Data entries:
******************************
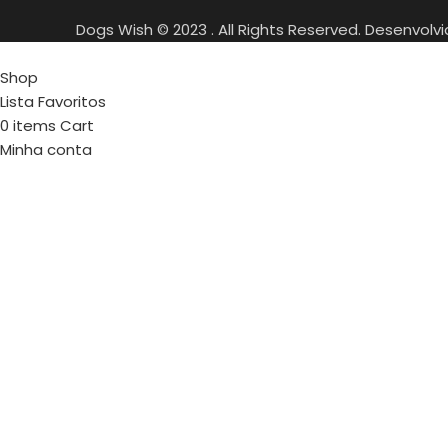
Dogs Wish © 2023 . All Rights Reserved. Desenvolv
Shop
Lista Favoritos
0
items
Cart
Minha conta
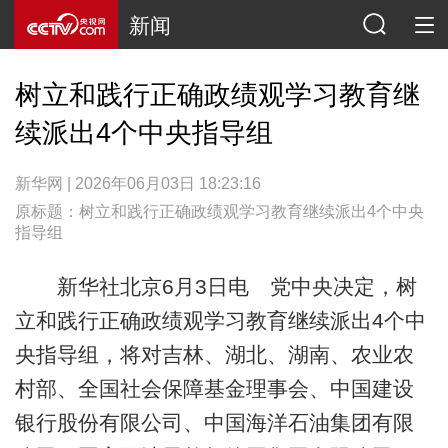
新闻
树立和践行正确政绩观学习教育继
续派出4个中央指导组
新华网 | 2026年06月03日 18:23:16
原标题：树立和践行正确政绩观学习教育继续派出4个中央
指导组
新华社北京6月3日电 党中央决定，树
立和践行正确政绩观学习教育继续派出4个中
央指导组，将对吉林、湖北、湖南、农业农
村部、全国社会保障基金理事会、中国建设
银行股份有限公司、中国海洋石油集团有限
******************************
**Task prompt**
A faithful copy of the records above, without images, is what to give back.

**Output of the exercise**
Dogs Wish © 2023 . All Rights Reserved. Desenvolv
Shop
Lista Favoritos
0
items
Cart
Minha conta
新闻
树立和践行正确政绩观学习教育继
续派出4个中央指导组
新华网 | 2026年06月03日 18:23:16
原标题：树立和践行正确政绩观学习教育继续派出4个中央
指导组
新华社北京6月3日电 党中央决定，树
立和践行正确政绩观学习教育继续派出4个中
央指导组，将对吉林、湖北、湖南、农业农
村部、全国社会保障基金理事会、中国建设
银行股份有限公司、中国海洋石油集团有限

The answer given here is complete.